24 February 2025

Rhodes Art for Global Impact Residency: Rebecca Pokua Korang Appointed for 2025

Rebecca and Scholars at an art workshop at Rhodes House
A headshot of Rebecca wearing a lilac shirt

Rebecca Pokua Korang has been selected as the Rhodes Art for Global Impact Artist in Residence for 2025, and has taken up her new role within the Rhodes community.  Rebecca, whose residency will reflect on the theme Radical Joy, was selected from more than 1,000 entries by a judging panel which included Royal Academician Rana Begum, performance artist Adelaide Damoah, art critic Tabish Khan and gallerist Julie Taylor.
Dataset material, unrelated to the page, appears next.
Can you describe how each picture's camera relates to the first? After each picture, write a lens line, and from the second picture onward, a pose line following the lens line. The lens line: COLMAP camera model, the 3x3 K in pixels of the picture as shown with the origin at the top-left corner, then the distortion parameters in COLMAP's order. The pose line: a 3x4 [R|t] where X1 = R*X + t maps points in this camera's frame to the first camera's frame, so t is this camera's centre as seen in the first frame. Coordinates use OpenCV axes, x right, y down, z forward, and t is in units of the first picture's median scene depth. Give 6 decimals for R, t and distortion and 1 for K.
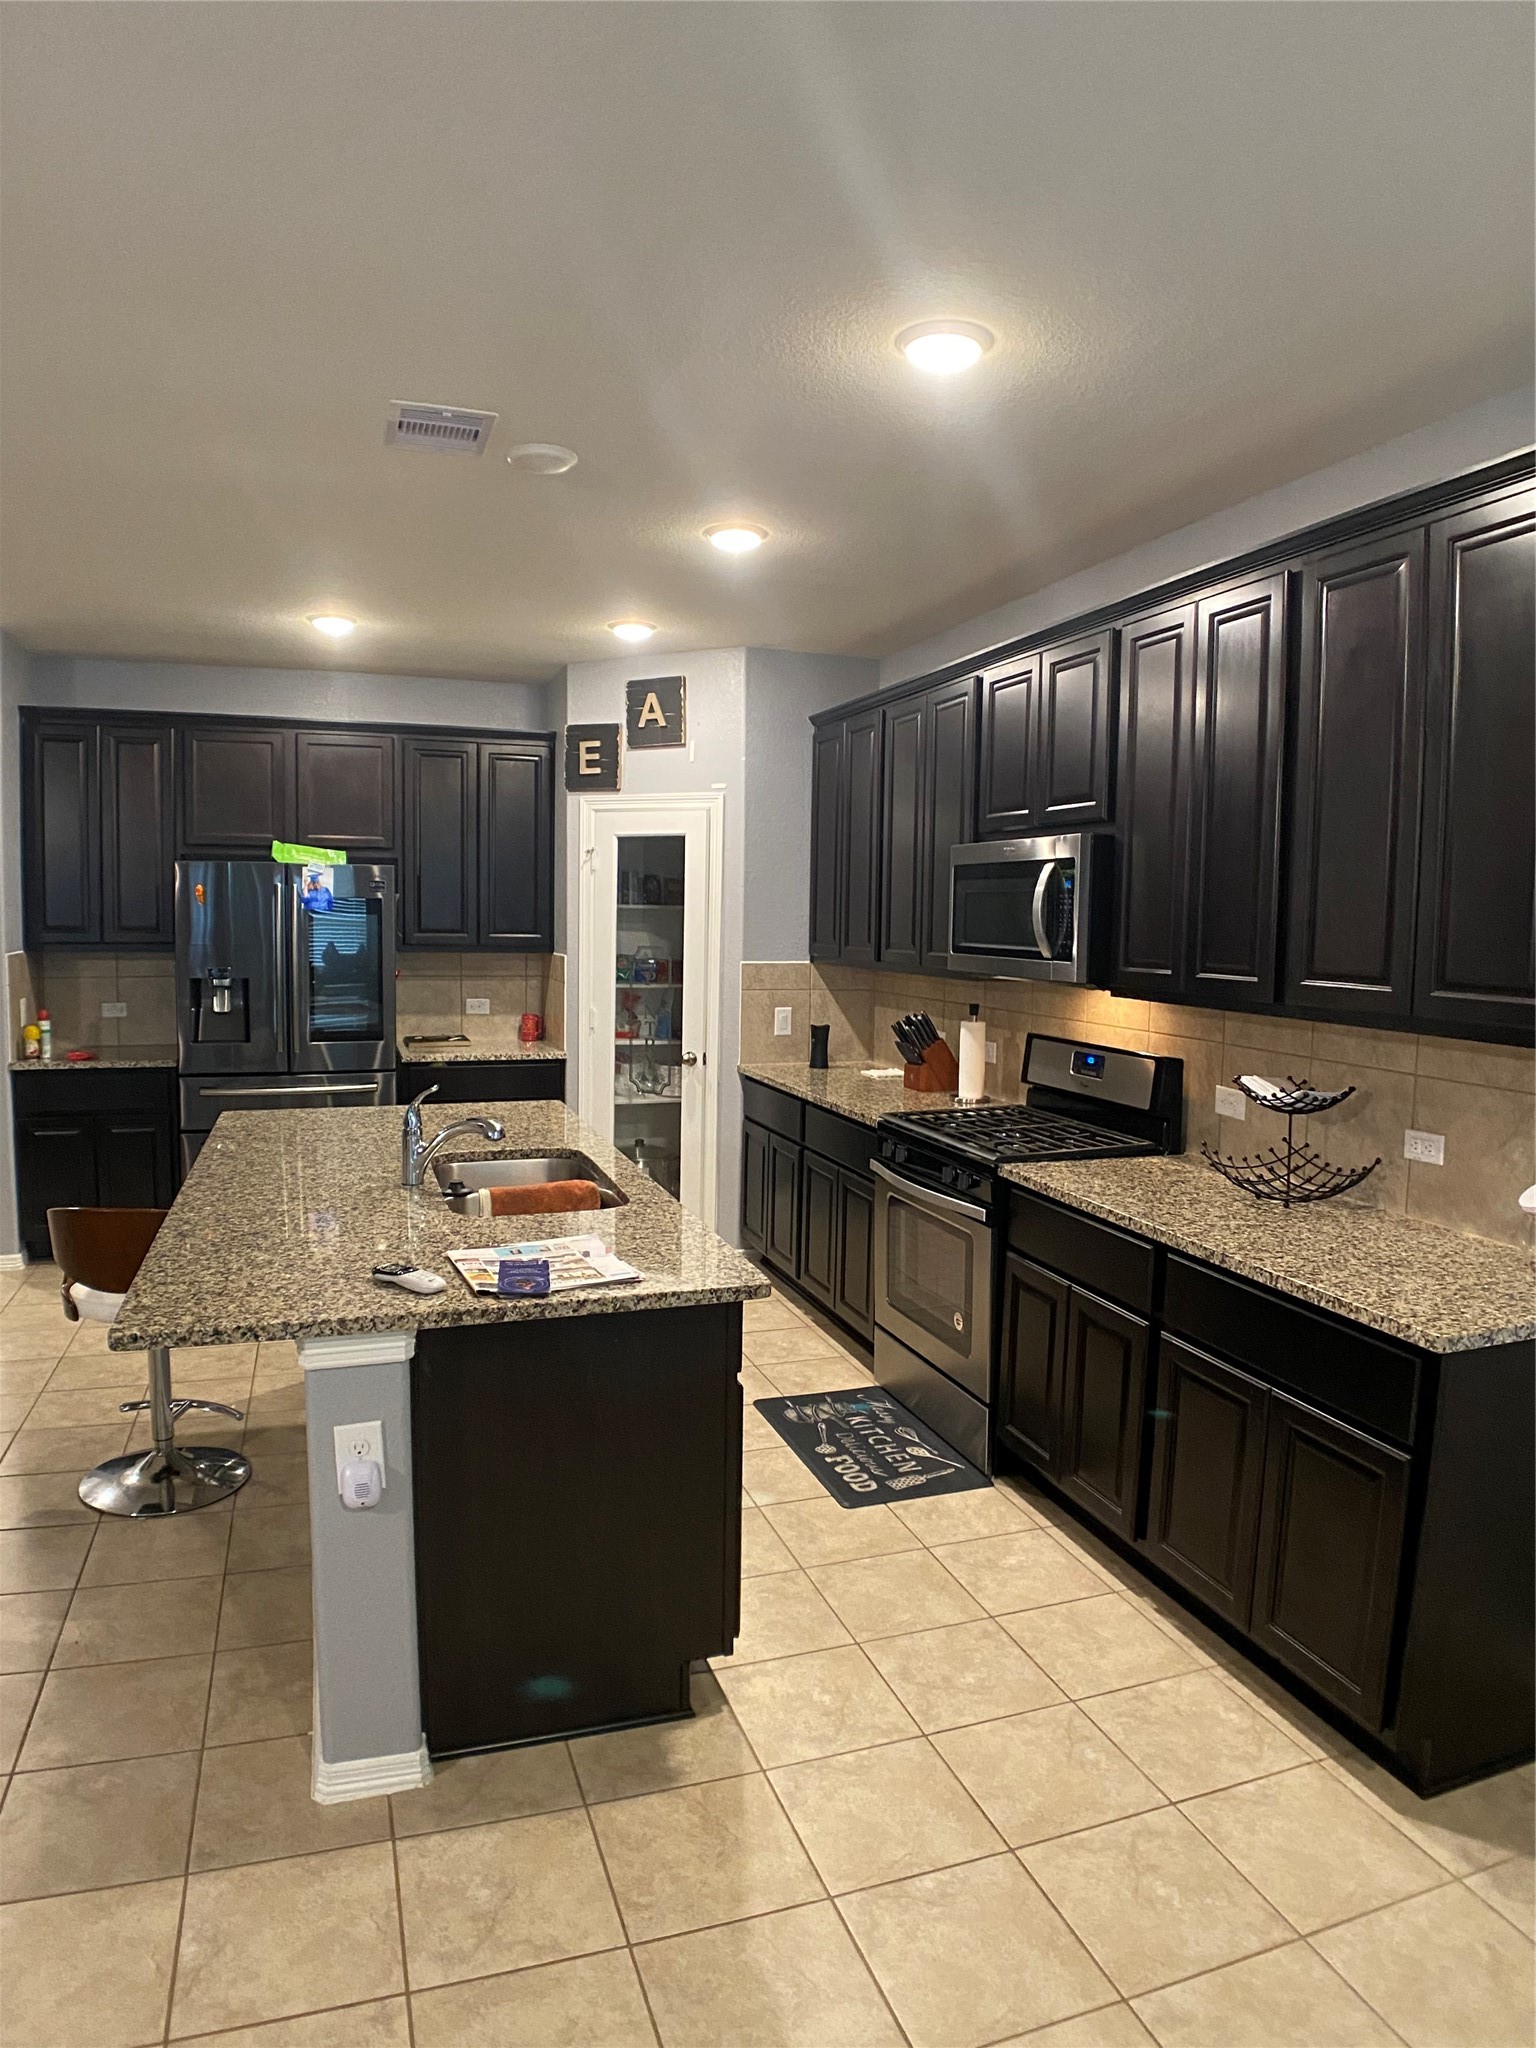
lens RADIAL K [[1238.6, 0, 768.0], [0, 1238.6, 1024.0], [0, 0, 1]] dist [-0.091563, -0.000022]
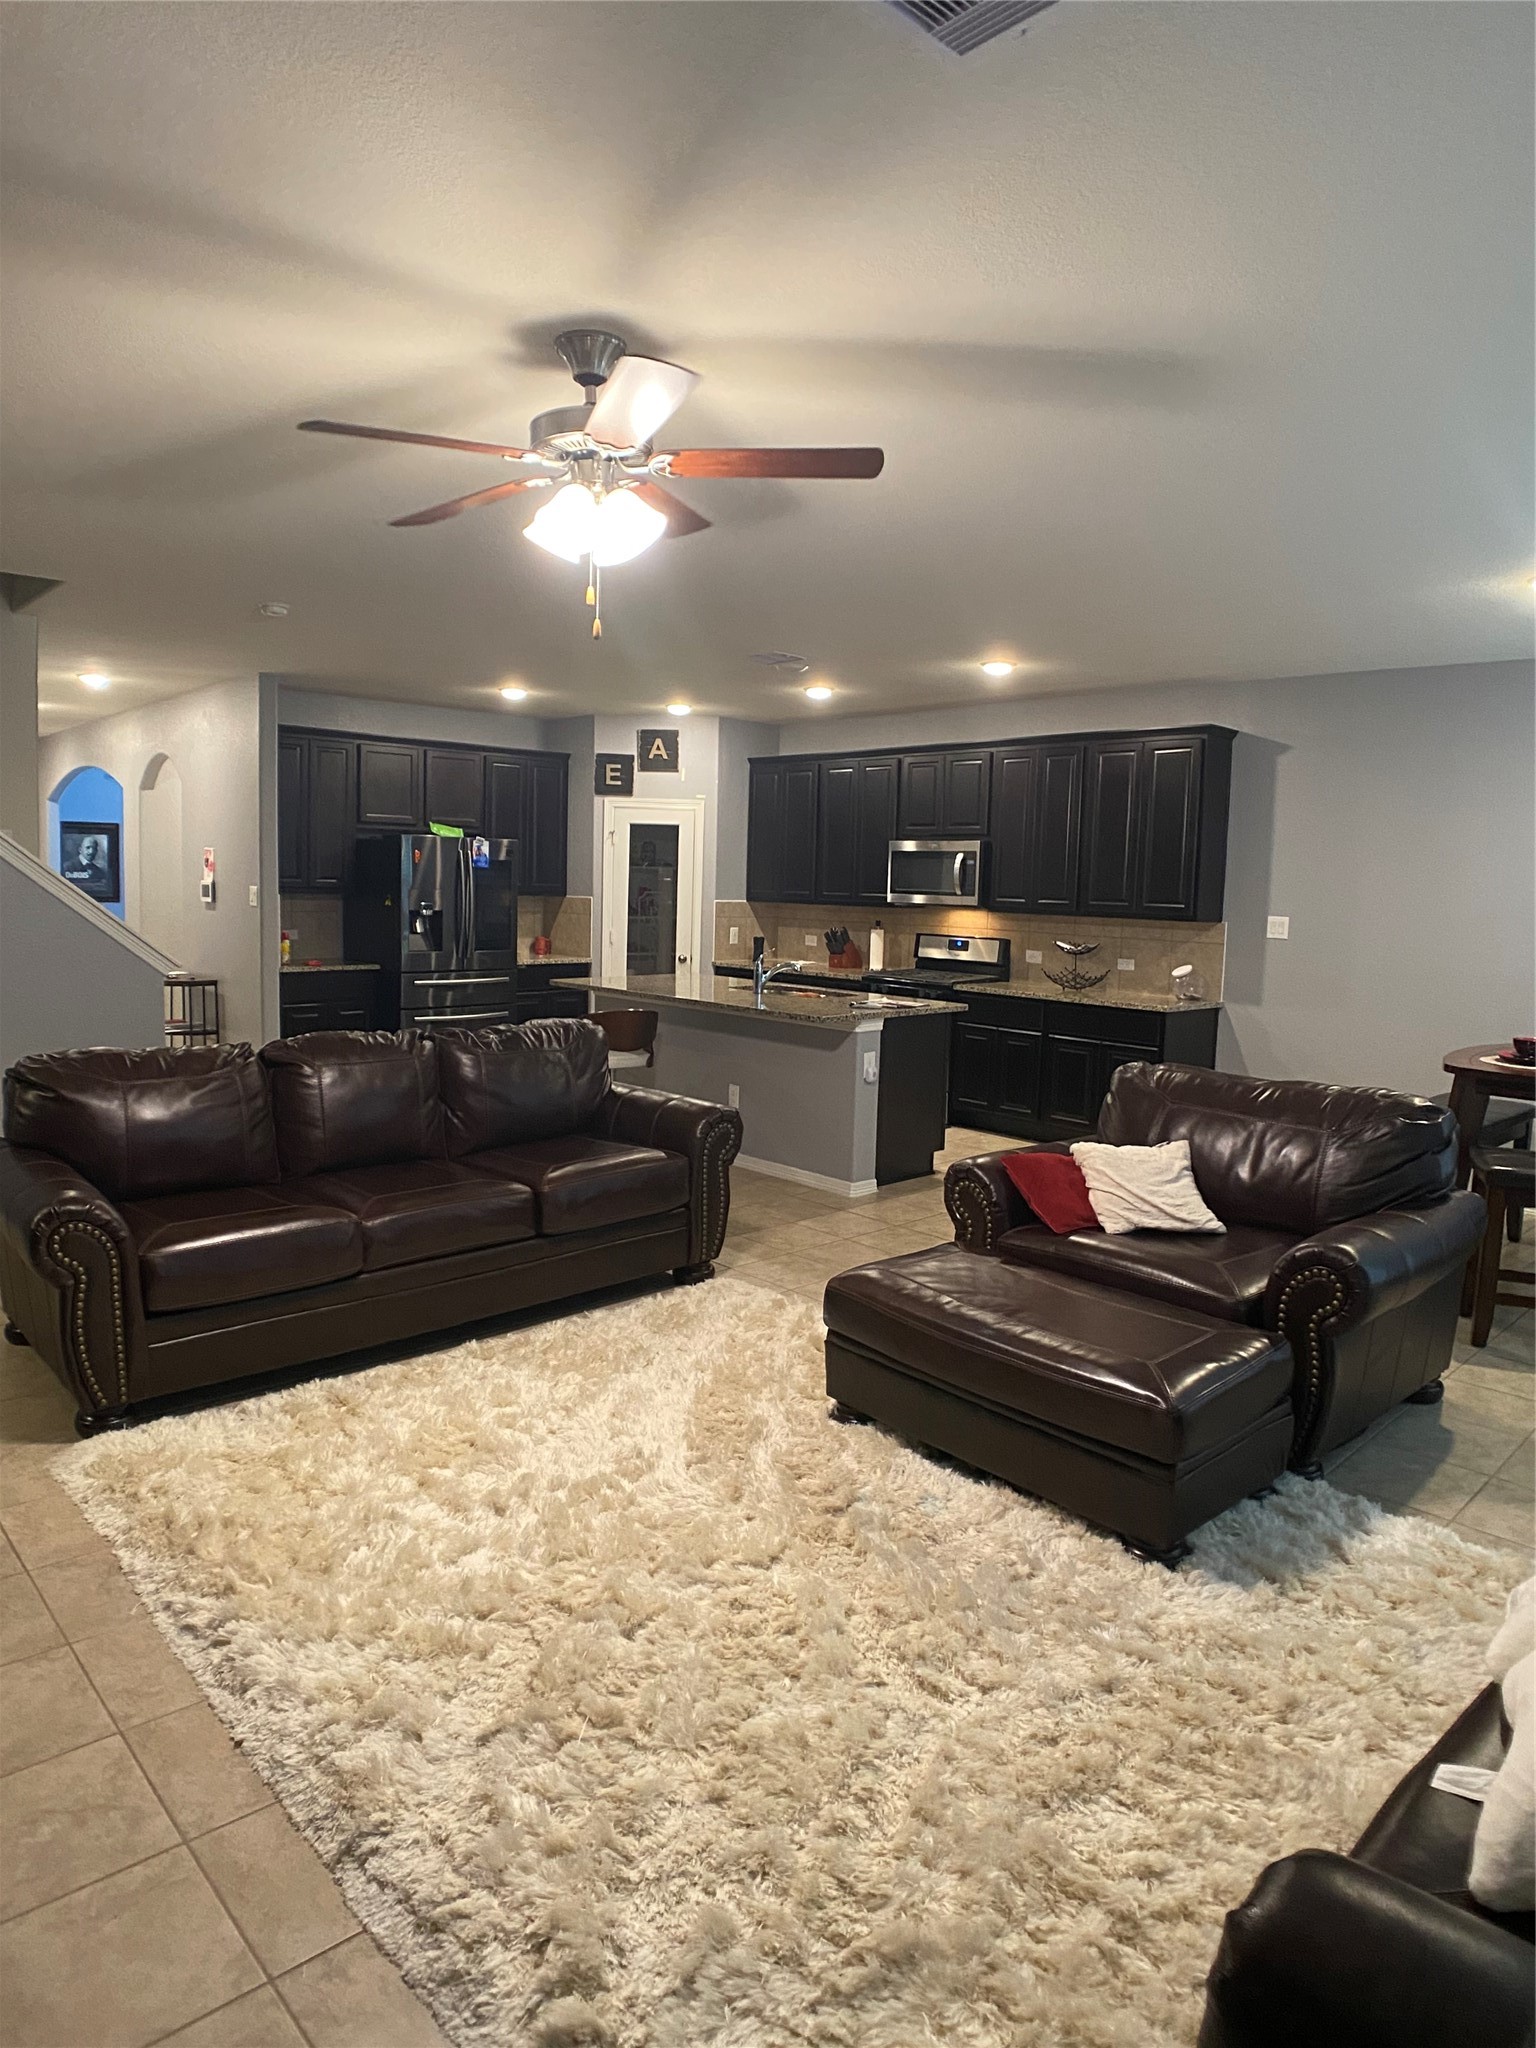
lens RADIAL K [[1238.6, 0, 768.0], [0, 1238.6, 1024.0], [0, 0, 1]] dist [-0.091563, -0.000022]
pose [[0.909145, -0.040084, 0.414546, -0.663276], [0.025404, 0.998842, 0.040866, 0.051633], [-0.415704, -0.026622, 0.909110, -0.583387]]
In the coming months Rebecca will engage with the Rhodes Trust community, and has already spent time in Oxford meeting local art experts. During her visit to Rhodes House in February Rebecca led an interactive workshop for a group of Scholars, encouraging them to explore tools for cooperation and the practice of performative research as frameworks to cultivate radical joy. Rebecca’s time with the Trust will culminate in an installation at Rhodes House in Autumn 2025.

Reflecting on her time with the Trust so far, and hopes for the year ahead, Rebecca commented: “My stay at Rhodes Trust has been both welcoming and thought-provoking. Engaging with Scholars from around the world, each carrying different inheritances of colonial histories, has deepened my reflections on Rhodes House - its colonial testament and the reverberations of its past in the present. This has brought the concept of hauntology to the foreground, making visible what lingers and refuses to be forgotten, linking the spaces we inhabit, the archive, and history itself. The haunting within colonial archives, such as those of the Pitt Rivers Museum, is both unsettling and deeply engaging. At the same time, I am curious about how we can cultivate radical joy through community and creative practice - as acts of reclamation and transformation.”

Rebecca Pokua Korang is a multidisciplinary artist and cultural educator based in Berlin. Her work navigates the intersections of movement, mixed media, and space, using video, sound, and textiles to craft layered narratives that explore the complexities of identity and history. Storytelling lies at the heart of Korang’s approach, as she investigates how memories bridge the personal and the collective. With a focus on Black histories in Germany and the enduring legacy of German colonialism, her practice is rooted in Afro-diasporic and intersectional feminist discourses.

Korang’s recent group exhibitions include: 'Forgive us our Trespasses’, Haus der Kulturen der Welt, Berlin, 2024; ‘VULlNE|RA|BLE’, KOW, Berlin, 2024; Lagos Biennal, 2024. Her most recent solo exhibition is ‘Call me STR-Anger’ at Palermo Galerie in Stuttgart, 2024. In 2024 she won the Yaa Asantewaa Prize as 2nd runner up in Ghana and was short-listed for the international art competition for a decolonial memorial at Global Village Berlin with the project ‘The Ghost of a Memorial’.

The Rhodes Art for Global Impact Residency is an initiative that aims to harness the power of art to address pressing global issues and promote social justice.  The Rhodes Trust is supported in the delivery of this work by Lizzie Collins of Atelier Zuleika Gallery, Woodstock.